== Data section ==

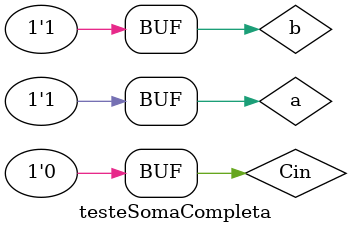
<source format=v>





module meiaSomacompacto(s0,s1,a,b);

	output s0,s1;
	input  a, b;
	
	and(s0, a, b);  
	xor(s1,  a, b);
	
	
endmodule // fim meiaSomacompacto

module SomaCompleta (Resultado, Cout, a, b, Cin);

	output Resultado, Cout;
	input  a, b, Cin;
	
	wire temp1, temp2, temp3;
	
	meiaSomacompacto SOMA1(temp1,temp2,a,b);
	meiaSomacompacto SOMA2(temp3,Resultado,temp2,Cin);
	
	or(Cout, temp1, temp3);
		

endmodule // fim SomaCompleta


module testeSomaCompleta;
	
	wire Resultado, Cout;
	reg  a, b, Cin;

	
	SomaCompleta SOMA (Resultado, Cout, a, b, Cin);
	
	initial begin
	
		$display("\n Guia 04 - 02 - Silvino Henrique Santos de Souza - 412773 ");
		$display("\n SOMADOR COMPLETO");
		$display("\n A + B = s0 s1 \n");

		a = 0; b = 0;  Cin = 0;
		$monitor(" %b + %b  = %b %b", a, b, Cout, Resultado);
	#1	a = 0; b = 1;
	
	#1	a = 1; b = 0;
	
	#1	a = 1; b = 1;
	
		
	end
	 
endmodule // fim testeSomaCompleta

	

</source>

===

Task objective: The answer must consist of every line above that holds the string "display", copied exactly.

Exercise response:
		$display("\n Guia 04 - 02 - Silvino Henrique Santos de Souza - 412773 ");
		$display("\n SOMADOR COMPLETO");
		$display("\n A + B = s0 s1 \n");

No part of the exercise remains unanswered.